The usually timid Bank of England shocked markets with a 0.50% interest rate hike yesterday, taking the base rate to 5%. Yields on gilts rose as a result but GBP moves did not follow, with very similar price action following last week's overshoot on inflation. As we know, higher interest rate expectations have made GBP the best performing currency in the G10. But, focus now seems to be on concerns of the impact of further tightening on the UK economy, and particularly the property market.

Fed Powell maintained his stance that more rate hikes are needed in order to get to their inflation goal. Two Fed members added to this view, providing impetus for markets to start to back the USD again.

Today

Market rates

* Daily move - against G10 rates at 7:30am, 23.06.23

** Indicative rates - interbank rates at 7:30am, 23.06.23

Data points

Speeches

  • EUR – ECB Vujcic, De Cos, and Panetta

Our thoughts

So where now for GBP? Ultimately it will come down to whether markets continue to focus on the short term and chase the higher yield that GBP assets can offer, or focus on the longer term concerns of higher interest rates on the economy. Yesterday’s price action seems to suggest there is doubt in chasing GBP higher, particularly now that we could be at the peak of where markets think UK interest rates will go to - we’ve seen similar price action on USD and EUR in recent months for the same reason. To me it seems the issue of rising borrowing costs and the damaging impact on households and the economy will be the likely focus for markets when it comes to GBP.

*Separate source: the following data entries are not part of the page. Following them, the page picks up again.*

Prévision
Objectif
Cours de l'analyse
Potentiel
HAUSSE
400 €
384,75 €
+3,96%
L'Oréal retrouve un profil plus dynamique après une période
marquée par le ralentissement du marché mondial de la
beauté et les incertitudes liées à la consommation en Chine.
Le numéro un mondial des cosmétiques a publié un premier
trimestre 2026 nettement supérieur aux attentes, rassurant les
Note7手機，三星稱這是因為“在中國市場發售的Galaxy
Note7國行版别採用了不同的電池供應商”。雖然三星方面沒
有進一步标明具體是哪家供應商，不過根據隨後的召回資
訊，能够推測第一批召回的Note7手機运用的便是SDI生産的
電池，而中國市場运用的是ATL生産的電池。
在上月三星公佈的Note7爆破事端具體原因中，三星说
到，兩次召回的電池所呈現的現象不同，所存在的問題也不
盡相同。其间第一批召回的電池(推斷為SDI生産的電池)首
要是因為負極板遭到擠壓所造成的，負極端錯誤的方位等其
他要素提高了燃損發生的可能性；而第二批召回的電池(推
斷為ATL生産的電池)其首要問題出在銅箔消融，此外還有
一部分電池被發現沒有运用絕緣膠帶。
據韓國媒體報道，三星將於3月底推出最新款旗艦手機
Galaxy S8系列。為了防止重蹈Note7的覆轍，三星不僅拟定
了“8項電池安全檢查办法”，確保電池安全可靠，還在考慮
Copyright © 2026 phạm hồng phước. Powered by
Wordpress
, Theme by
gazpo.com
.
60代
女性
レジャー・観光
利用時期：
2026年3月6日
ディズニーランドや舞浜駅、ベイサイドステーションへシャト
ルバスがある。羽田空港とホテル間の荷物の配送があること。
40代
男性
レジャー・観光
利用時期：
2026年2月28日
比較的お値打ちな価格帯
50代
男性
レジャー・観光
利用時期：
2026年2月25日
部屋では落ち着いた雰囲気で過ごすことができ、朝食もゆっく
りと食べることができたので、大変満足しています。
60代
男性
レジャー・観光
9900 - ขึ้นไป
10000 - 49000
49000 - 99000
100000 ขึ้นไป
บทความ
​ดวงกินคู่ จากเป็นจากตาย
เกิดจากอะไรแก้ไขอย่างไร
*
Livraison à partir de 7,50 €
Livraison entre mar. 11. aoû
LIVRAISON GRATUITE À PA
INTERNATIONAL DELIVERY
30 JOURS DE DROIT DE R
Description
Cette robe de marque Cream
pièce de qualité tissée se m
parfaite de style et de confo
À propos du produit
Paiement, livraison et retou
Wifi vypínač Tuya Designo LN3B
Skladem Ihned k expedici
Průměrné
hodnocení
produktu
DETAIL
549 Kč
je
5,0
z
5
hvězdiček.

With focus in the markets turning from chasing yields to growth, today's PMI numbers will give a good gauge in terms of how each economy is doing. The EURhas turned negative already this morning, with French PMI numbers suggesting that their services and manufacturing sectors contracted in June. US Treasury Secretary Janet Yellen spoke last night suggesting she sees a lower chance of a recession from the US this year. This seems be boosting demand for USD as well.

Chart of the day

Markets continue to price in the prospect of seeing interest rates rise to 6% - levels last seen in 2000. The case for a soft landing of the UK economy seems to be reducing, with households set to face a squeeze on household income. Since March 2022 the average 2-year fixed mortgage rate has trebled to 6%. According to the Institute for Fiscal Studies, based on current rates, the cost of the average mortgage will rise by £280 a month, which is twice the increase from average energy bills seen after the war in Ukraine began. We’ve already had two years of declining real incomes - a mortgage squeeze will add to this further and we have to ask ourselves, how much will this damage the economy? If talk of a UK recession becomes a dominant market narrative, then it will be tough for GBP to hold onto gains over the course of this year.